**List of tasks:**
1) Can you write out the stretch of the Sacha Baron Cohen article from "Hidden behind a" through "film The Dictator." again, changing "reporters" to "journalists"?
2) Using the Sacha Baron Cohen article, answer these:
(a) In which Manhattan hotel was the press conference held?
(b) How old is Cohen, according to the article?
(c) Who played Gen Aladeen's love interest in The Dictator?

**Supplied passage:**
>>>>
Hidden behind a fake bushy black beard, blue-tinted sunglasses, and an impressive military uniform emblazoned with a red sash and more gold than Aladdin's Cave, Sacha Baron Cohen was in his element.
A wall of video news cameras was focused on him from the back of a ballroom in Manhattan's Waldorf-Astoria hotel.
In the front row, a wall of still photographers sat clicking thousands of frames.
Between the cameras, 100 or so reporters sat, eager to ask Cohen a question.
Well, not Cohen exactly.
Cohen's alter ego for the day, Admiral General Aladeen, the ruthless dictator of the fictional North African republic of Wadiya, was holding court to promote comedy feature film The Dictator.
As Gen Aladeen, Cohen thrived in front of the cameras.
He offered funny one-liners and absurd answers to journalists' questions, ridiculing some reporters for the way they looked and at one point asking to see a journalist's circumcision to prove the scribe was Jewish.
"You are very short," he told a female journalist who struggled to reach up to the microphone in the middle of the room.
"Have you had your legs chopped off?"
As comfortable as Gen Aladeen was in front of the cameras, if the beard were stripped off, the sunglasses tossed away and the glitzy military suit swapped with regular clothes, Cohen probably would not be so confident.
The 40-year-old English comedian is arguably Hollywood's most private actor.
He rarely does interviews as himself.
When he is promoting The Dictator, he is Gen Aladeen.
When he promoted 2006's Borat, he did so as oddball Kazakh journalist Borat.
The same happened in 2009 when he promoted Bruno, another mockumentary as gay Austrian fashion journalist Bruno Gehard.
"Who knows who the real Sacha Baron Cohen is?" says Anna Faris, who played Gen Aladeen's love interest in The Dictator.
Faris spent several weeks on the set with Cohen, but she said he largely remained in character as Gen Aladeen.
When there was a break in shooting, Cohen was not Cohen.
"He's in character a lot of the time, well, most of the time," Faris said.
"I'd say 99% of the time."
For the press conference at the Waldorf in New York, the line of reporters called up to the microphone had their questions pre-approved.
The select group of journalists were asked to put forward questions and if a question was given the green light by Cohen, they were handed a sheet of paper before the press conference with the desired question printed on it.
The reasoning behind the vetting was it gave Cohen a heads-up and time to formulate funny, researched answers.
<<<<
Records from a dataset
>>>>
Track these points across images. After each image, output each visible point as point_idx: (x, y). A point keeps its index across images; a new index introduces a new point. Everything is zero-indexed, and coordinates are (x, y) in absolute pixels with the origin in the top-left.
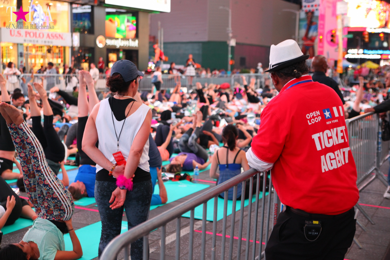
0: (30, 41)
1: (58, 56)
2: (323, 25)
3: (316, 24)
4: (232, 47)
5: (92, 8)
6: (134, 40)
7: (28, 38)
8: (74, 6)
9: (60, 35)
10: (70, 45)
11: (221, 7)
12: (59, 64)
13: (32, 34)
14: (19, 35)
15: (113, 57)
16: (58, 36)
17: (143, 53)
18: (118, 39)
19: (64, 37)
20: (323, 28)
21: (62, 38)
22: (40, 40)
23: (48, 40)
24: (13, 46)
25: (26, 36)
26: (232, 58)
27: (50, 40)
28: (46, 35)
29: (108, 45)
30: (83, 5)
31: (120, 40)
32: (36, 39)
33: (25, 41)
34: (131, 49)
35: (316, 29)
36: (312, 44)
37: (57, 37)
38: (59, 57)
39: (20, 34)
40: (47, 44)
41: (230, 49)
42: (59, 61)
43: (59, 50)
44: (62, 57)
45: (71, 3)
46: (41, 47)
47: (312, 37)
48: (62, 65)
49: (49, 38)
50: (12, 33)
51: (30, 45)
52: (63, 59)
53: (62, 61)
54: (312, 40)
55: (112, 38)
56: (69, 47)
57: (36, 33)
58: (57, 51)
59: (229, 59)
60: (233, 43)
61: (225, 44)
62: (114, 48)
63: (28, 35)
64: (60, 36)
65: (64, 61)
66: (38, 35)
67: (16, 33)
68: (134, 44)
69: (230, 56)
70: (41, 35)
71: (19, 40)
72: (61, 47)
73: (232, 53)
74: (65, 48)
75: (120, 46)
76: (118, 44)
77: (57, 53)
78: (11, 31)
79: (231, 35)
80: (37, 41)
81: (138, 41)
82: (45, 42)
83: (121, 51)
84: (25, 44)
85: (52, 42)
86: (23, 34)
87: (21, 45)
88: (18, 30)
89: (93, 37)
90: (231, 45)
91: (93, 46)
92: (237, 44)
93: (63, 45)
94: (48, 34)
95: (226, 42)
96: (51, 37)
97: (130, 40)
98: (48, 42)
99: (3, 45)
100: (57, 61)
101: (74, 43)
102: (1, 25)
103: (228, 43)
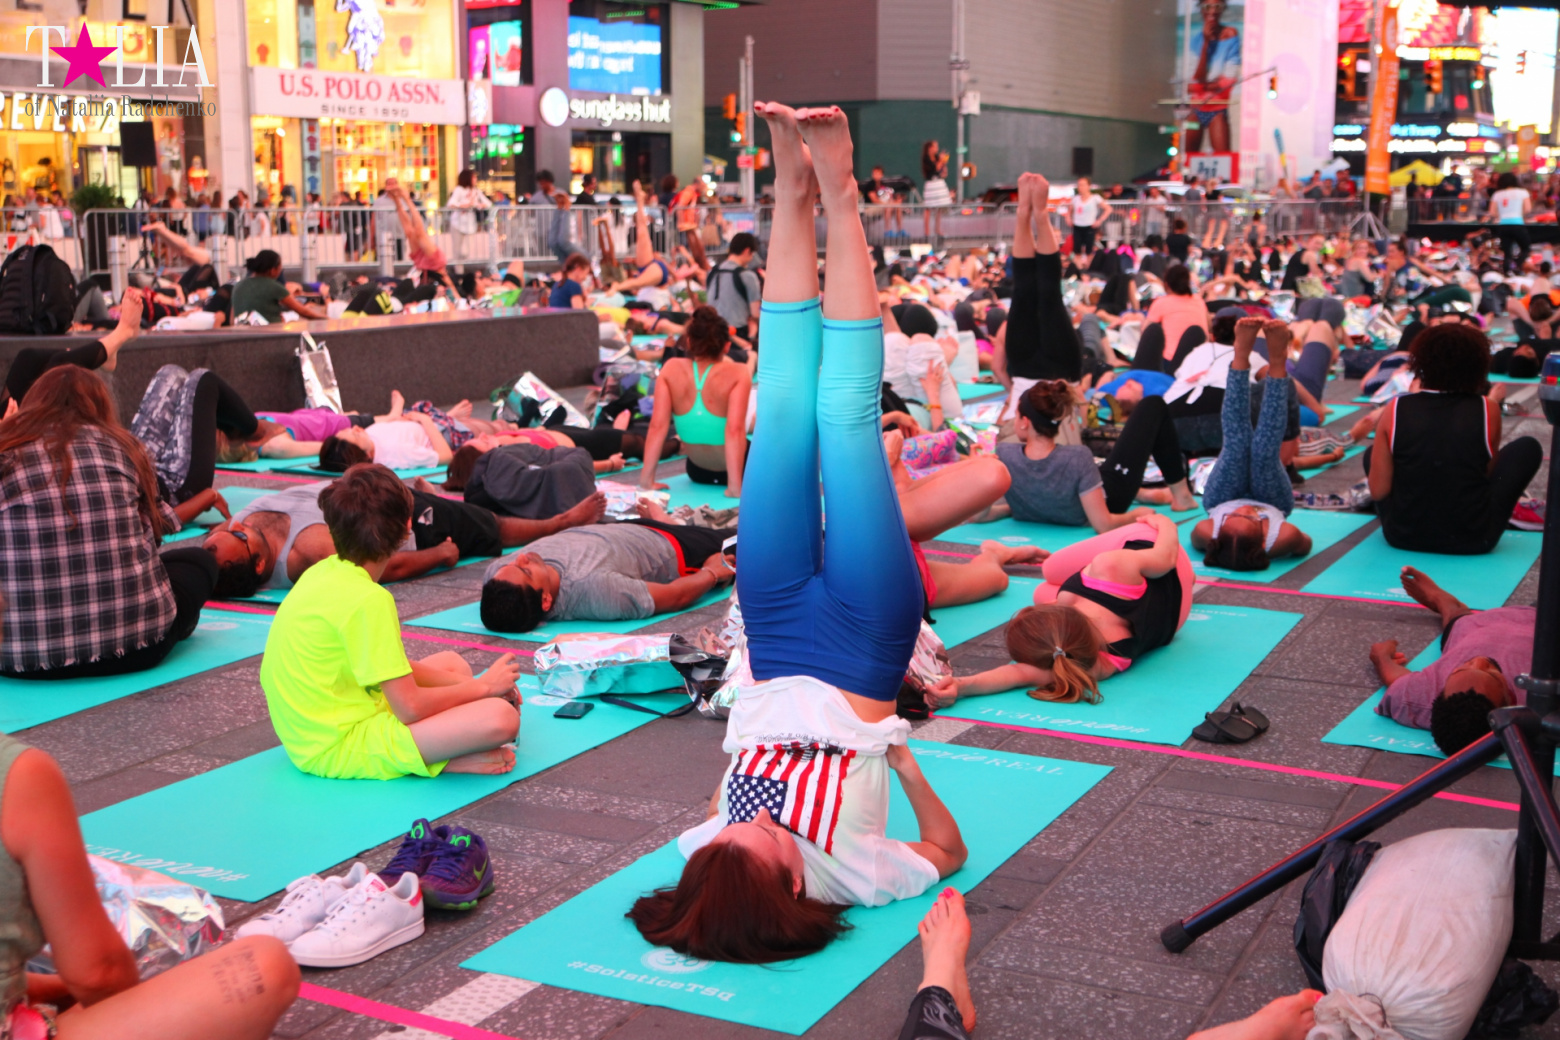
0: (340, 110)
1: (422, 156)
2: (1259, 38)
3: (1236, 34)
4: (967, 117)
6: (656, 102)
7: (335, 100)
9: (429, 88)
10: (461, 121)
12: (426, 186)
13: (345, 88)
14: (307, 90)
15: (583, 159)
16: (423, 90)
17: (688, 140)
18: (608, 99)
19: (441, 98)
20: (1259, 49)
21: (436, 98)
22: (366, 103)
23: (393, 104)
24: (284, 127)
25: (328, 94)
27: (400, 106)
28: (386, 90)
29: (575, 116)
31: (613, 100)
32: (358, 103)
33: (325, 108)
34: (646, 129)
35: (1236, 52)
36: (1222, 102)
37: (418, 94)
38: (425, 163)
39: (309, 87)
40: (391, 118)
41: (961, 124)
42: (425, 174)
43: (425, 138)
44: (433, 163)
46: (362, 129)
47: (1219, 79)
48: (434, 186)
49: (397, 97)
50: (288, 87)
51: (338, 122)
52: (437, 168)
53: (433, 174)
54: (1223, 90)
55: (586, 96)
56: (457, 127)
57: (357, 82)
58: (417, 140)
60: (972, 105)
61: (947, 110)
62: (595, 127)
63: (333, 91)
64: (432, 93)
65: (440, 175)
66: (362, 91)
67: (299, 86)
68: (657, 114)
69: (961, 151)
70: (374, 90)
71: (308, 108)
72: (432, 127)
73: (966, 143)
74: (442, 129)
75: (614, 121)
76: (610, 113)
77: (417, 148)
78: (282, 77)
80: (361, 109)
81: (670, 103)
82: (385, 112)
83: (617, 137)
84: (324, 121)
85: (405, 113)
86: (319, 86)
87: (312, 122)
88: (305, 72)
89: (529, 91)
90: (965, 111)
91: (530, 122)
92: (984, 107)
93: (439, 121)
94: (394, 86)
95: (950, 102)
96: (402, 94)
97: (646, 101)
98: (395, 112)
99: (259, 123)
100: (417, 174)
101: (473, 114)
102: (253, 59)
103: (956, 104)
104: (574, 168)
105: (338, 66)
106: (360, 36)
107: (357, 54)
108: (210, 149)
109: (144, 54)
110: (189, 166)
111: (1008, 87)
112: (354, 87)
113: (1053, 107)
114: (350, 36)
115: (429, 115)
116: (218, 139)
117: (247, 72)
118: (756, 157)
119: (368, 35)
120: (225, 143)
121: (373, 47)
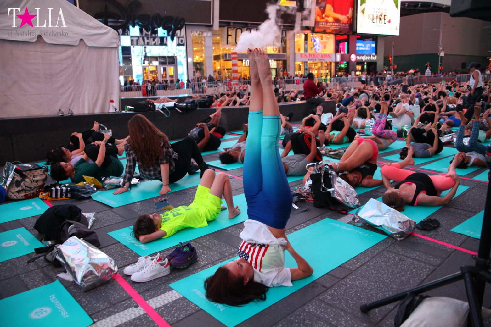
0: (312, 60)
1: (327, 68)
4: (442, 57)
5: (348, 36)
6: (374, 56)
7: (311, 58)
8: (337, 36)
9: (329, 55)
10: (335, 61)
11: (434, 30)
12: (328, 73)
13: (313, 56)
14: (306, 56)
15: (359, 67)
17: (380, 64)
18: (364, 56)
21: (330, 57)
22: (317, 59)
24: (301, 63)
25: (309, 57)
26: (441, 65)
28: (320, 56)
29: (357, 59)
30: (342, 35)
31: (365, 56)
32: (315, 58)
33: (309, 60)
34: (372, 61)
37: (326, 56)
38: (328, 69)
40: (321, 61)
41: (440, 58)
42: (327, 71)
43: (327, 64)
45: (336, 35)
46: (316, 63)
48: (329, 74)
49: (323, 57)
50: (302, 56)
51: (311, 62)
53: (329, 71)
55: (360, 55)
59: (439, 66)
60: (442, 54)
61: (437, 55)
62: (361, 61)
63: (310, 56)
64: (329, 56)
65: (330, 72)
66: (316, 56)
67: (304, 56)
68: (374, 58)
69: (440, 64)
70: (318, 56)
71: (306, 60)
72: (329, 62)
73: (441, 62)
74: (331, 63)
75: (365, 60)
76: (364, 58)
77: (326, 66)
78: (301, 54)
79: (441, 49)
80: (316, 60)
81: (377, 56)
82: (320, 60)
83: (366, 63)
84: (309, 62)
85: (324, 60)
86: (308, 56)
87: (306, 62)
88: (306, 53)
89: (348, 55)
90: (441, 56)
91: (348, 61)
92: (445, 55)
93: (331, 61)
94: (322, 55)
95: (438, 54)
96: (323, 56)
97: (372, 56)
98: (322, 60)
99: (296, 63)
100: (326, 71)
101: (337, 59)
102: (296, 51)
103: (439, 54)
104: (357, 69)
105: (312, 52)
106: (316, 46)
107: (315, 49)
108: (288, 68)
109: (277, 52)
110: (284, 71)
111: (452, 50)
112: (314, 55)
113: (462, 54)
114: (314, 46)
115: (328, 60)
116: (289, 66)
117: (295, 53)
118: (394, 66)
119: (317, 46)
120: (290, 67)
121: (318, 48)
<<<<
**Outputs in order:**
1)
Hidden behind a fake bushy black beard, blue-tinted sunglasses, and an impressive military uniform emblazoned with a red sash and more gold than Aladdin's Cave, Sacha Baron Cohen was in his element.
A wall of video news cameras was focused on him from the back of a ballroom in Manhattan's Waldorf-Astoria hotel.
In the front row, a wall of still photographers sat clicking thousands of frames.
Between the cameras, 100 or so journalists sat, eager to ask Cohen a question.
Well, not Cohen exactly.
Cohen's alter ego for the day, Admiral General Aladeen, the ruthless dictator of the fictional North African republic of Wadiya, was holding court to promote comedy feature film The Dictator.

2)
(a) The Waldorf-Astoria.
(b) 40.
(c) Anna Faris.